▸ **What this task involves**
Look through the listing and report every line that has "grade" in it.

▸ **Task inputs**
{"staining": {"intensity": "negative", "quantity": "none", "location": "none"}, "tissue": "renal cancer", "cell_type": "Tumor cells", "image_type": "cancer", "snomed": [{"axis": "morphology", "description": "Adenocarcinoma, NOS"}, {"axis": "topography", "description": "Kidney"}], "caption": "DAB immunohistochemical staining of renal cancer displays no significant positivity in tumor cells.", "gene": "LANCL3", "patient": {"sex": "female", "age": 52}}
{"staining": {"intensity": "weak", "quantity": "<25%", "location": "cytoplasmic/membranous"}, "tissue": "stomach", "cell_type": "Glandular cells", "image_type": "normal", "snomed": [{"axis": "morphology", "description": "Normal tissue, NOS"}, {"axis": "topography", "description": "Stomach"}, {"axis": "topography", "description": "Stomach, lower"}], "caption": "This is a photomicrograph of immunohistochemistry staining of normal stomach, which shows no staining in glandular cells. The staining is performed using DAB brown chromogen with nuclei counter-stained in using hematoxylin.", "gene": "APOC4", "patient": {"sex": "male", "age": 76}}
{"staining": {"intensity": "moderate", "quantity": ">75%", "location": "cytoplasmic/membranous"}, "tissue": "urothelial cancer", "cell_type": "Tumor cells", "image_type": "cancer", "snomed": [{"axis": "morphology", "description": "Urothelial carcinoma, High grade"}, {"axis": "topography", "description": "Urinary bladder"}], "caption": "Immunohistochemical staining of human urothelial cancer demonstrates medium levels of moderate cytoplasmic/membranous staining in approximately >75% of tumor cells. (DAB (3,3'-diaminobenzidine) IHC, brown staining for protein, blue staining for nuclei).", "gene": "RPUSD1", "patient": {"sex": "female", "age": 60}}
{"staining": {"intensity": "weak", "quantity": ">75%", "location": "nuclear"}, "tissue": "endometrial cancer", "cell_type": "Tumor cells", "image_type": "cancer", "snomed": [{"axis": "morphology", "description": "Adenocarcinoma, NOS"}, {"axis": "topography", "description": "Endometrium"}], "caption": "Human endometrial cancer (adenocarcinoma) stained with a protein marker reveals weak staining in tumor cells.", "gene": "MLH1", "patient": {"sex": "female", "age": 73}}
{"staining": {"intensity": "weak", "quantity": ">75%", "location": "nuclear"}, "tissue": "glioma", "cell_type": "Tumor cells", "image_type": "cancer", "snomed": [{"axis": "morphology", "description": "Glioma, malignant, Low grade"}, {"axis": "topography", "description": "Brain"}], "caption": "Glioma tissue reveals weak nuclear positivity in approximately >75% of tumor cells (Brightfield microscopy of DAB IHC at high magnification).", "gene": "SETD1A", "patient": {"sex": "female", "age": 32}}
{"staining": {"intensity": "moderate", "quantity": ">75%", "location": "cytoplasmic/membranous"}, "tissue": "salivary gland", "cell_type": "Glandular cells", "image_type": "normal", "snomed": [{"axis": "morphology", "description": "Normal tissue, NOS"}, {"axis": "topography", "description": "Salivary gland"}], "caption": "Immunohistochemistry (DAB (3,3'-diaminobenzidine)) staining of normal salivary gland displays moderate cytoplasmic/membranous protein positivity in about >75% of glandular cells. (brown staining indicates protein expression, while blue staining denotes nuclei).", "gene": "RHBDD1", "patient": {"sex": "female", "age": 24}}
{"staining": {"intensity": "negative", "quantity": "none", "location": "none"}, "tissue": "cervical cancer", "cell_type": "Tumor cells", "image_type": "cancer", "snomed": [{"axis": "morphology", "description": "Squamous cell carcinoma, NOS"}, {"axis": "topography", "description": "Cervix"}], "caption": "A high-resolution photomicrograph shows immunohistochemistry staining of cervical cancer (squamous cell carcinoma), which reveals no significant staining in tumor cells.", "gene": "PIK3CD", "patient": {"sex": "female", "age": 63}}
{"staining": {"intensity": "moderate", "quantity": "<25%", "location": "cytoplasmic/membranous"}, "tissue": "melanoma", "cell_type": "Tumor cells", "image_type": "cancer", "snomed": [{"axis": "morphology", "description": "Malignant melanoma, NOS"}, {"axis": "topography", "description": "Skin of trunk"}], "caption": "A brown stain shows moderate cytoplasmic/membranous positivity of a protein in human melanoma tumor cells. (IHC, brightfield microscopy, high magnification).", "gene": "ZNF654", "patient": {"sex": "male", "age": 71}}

▸ **Solution for this task**
{"staining": {"intensity": "moderate", "quantity": ">75%", "location": "cytoplasmic/membranous"}, "tissue": "urothelial cancer", "cell_type": "Tumor cells", "image_type": "cancer", "snomed": [{"axis": "morphology", "description": "Urothelial carcinoma, High grade"}, {"axis": "topography", "description": "Urinary bladder"}], "caption": "Immunohistochemical staining of human urothelial cancer demonstrates medium levels of moderate cytoplasmic/membranous staining in approximately >75% of tumor cells. (DAB (3,3'-diaminobenzidine) IHC, brown staining for protein, blue staining for nuclei).", "gene": "RPUSD1", "patient": {"sex": "female", "age": 60}}
{"staining": {"intensity": "weak", "quantity": ">75%", "location": "nuclear"}, "tissue": "glioma", "cell_type": "Tumor cells", "image_type": "cancer", "snomed": [{"axis": "morphology", "description": "Glioma, malignant, Low grade"}, {"axis": "topography", "description": "Brain"}], "caption": "Glioma tissue reveals weak nuclear positivity in approximately >75% of tumor cells (Brightfield microscopy of DAB IHC at high magnification).", "gene": "SETD1A", "patient": {"sex": "female", "age": 32}}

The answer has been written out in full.